La vallée de Joux prise d'assaut 

A l’autre bout du pays, dans une destination bien plus confidentielle, la vallée de Joux a, elle aussi, bénéficié des effets de la pandémie. De foi de combier, on n’a jamais vu autant de monde dans la région que cet été, au point même qu’il n’était plus possible de manger au restaurant sans réservation. A la mi-août, le site internet de l’office du tourisme avait déjà cumulé plus de visites que durant toute l’année 2019. «C’était un été de tous les superlatifs. On a clairement vu arriver un nouveau type de vacanciers, majoritairement alémaniques, une clientèle plus citadine, avec des exigences et des standards plus élevés», analyse Cédric Paillard, directeur de l’office du tourisme de la vallée de Joux.

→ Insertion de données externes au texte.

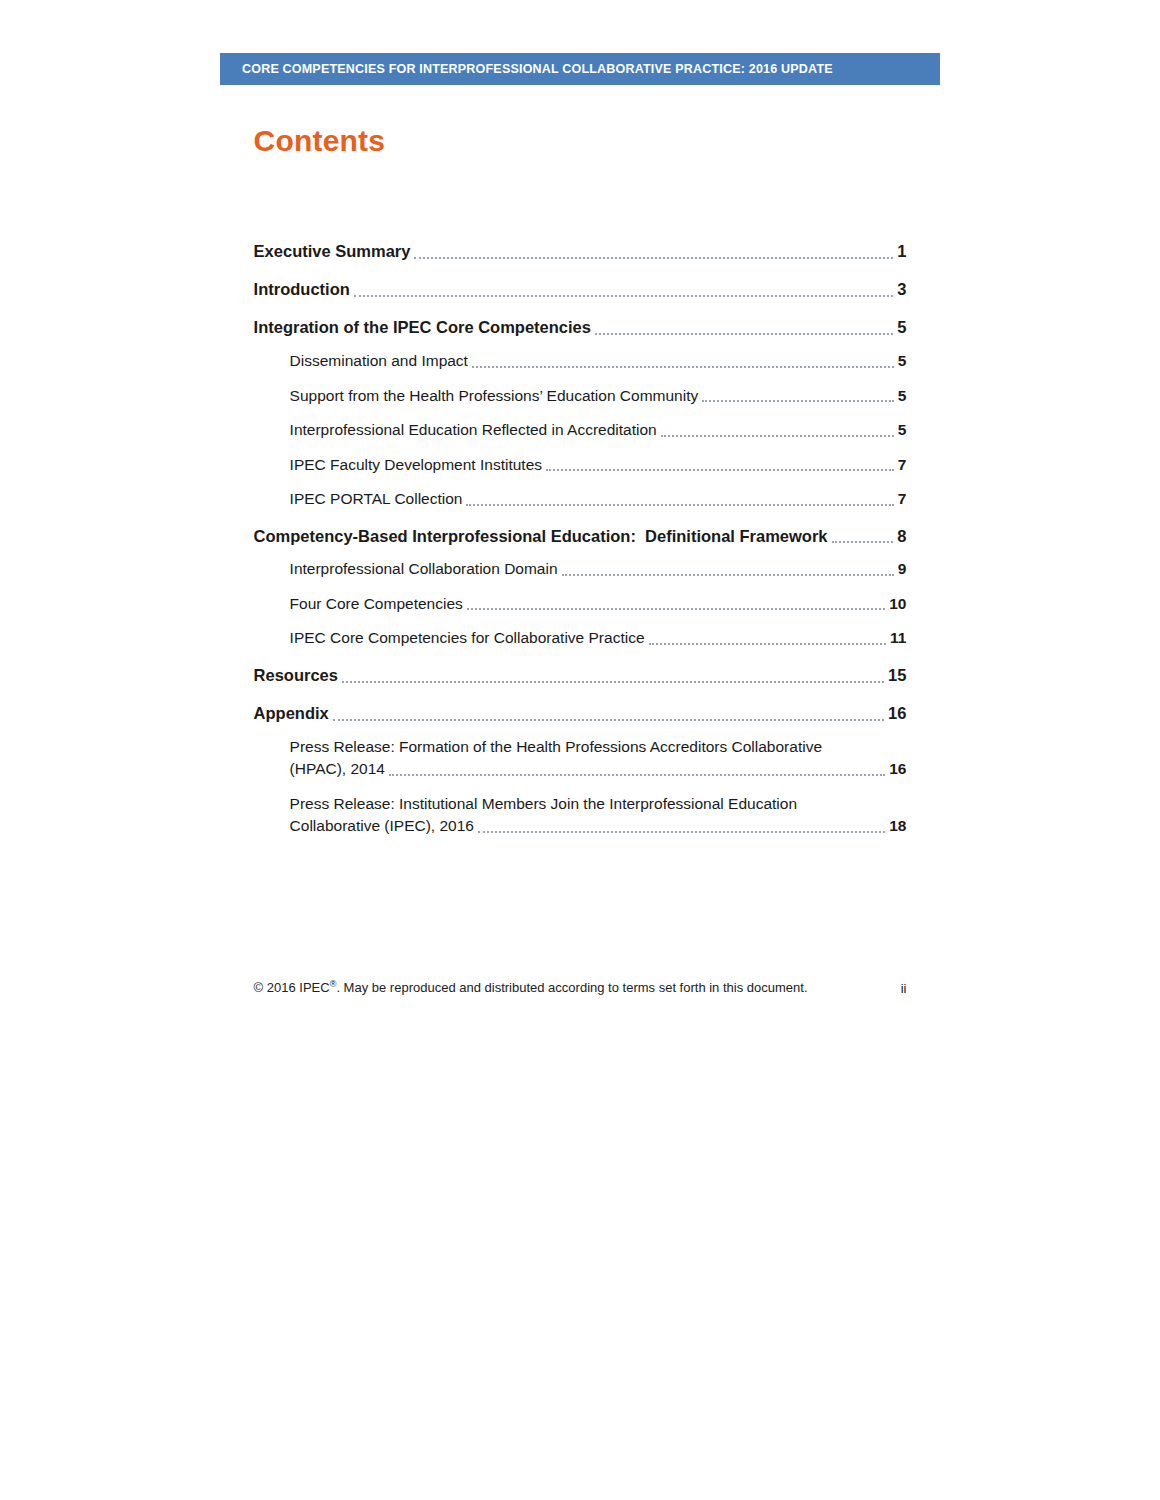Core Competencies for Interprofessional Collaborative Practice: 2016 Update
Contents
Executive Summary 1
Introduction 3
Integration of the IPEC Core Competencies 5
Dissemination and Impact 5
Support from the Health Professions’ Education Community 5
Interprofessional Education Reflected in Accreditation 5
IPEC Faculty Development Institutes 7
IPEC PORTAL Collection 7
Competency-Based Interprofessional Education: Definitional Framework 8
Interprofessional Collaboration Domain 9
Four Core Competencies 10
IPEC Core Competencies for Collaborative Practice 11
Resources 15
Appendix 16
Press Release: Formation of the Health Professions Accreditors Collaborative (HPAC), 2014 16
Press Release: Institutional Members Join the Interprofessional Education Collaborative (IPEC), 2016 18
© 2016 IPEC®. May be reproduced and distributed according to terms set forth in this document.
ii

Partout dans la vallée, le nombre de camping-cars a «explosé», forçant les autorités à réagir rapidement et à mettre sur pied dès la fin juin six sites de «débordement» ainsi qu'une zone de vidange pour canaliser les campeurs. Moyennant 5 francs par nuit, les hôtes étaient autorisés à rester trois nuits au maximum. Ces places sont venues s’ajouter à l’offre des campings existants, eux aussi submergés. «L’affluence a presque doublé cet été. Sans compter le nombre de personnes qu’il a fallu refuser, environ 20 demandes par jour, c’était énorme», raconte Xavier Mouquin, artisan spécialisé dans la restauration d’horloges et tenancier du Camping à la Ferme, aux Bioux.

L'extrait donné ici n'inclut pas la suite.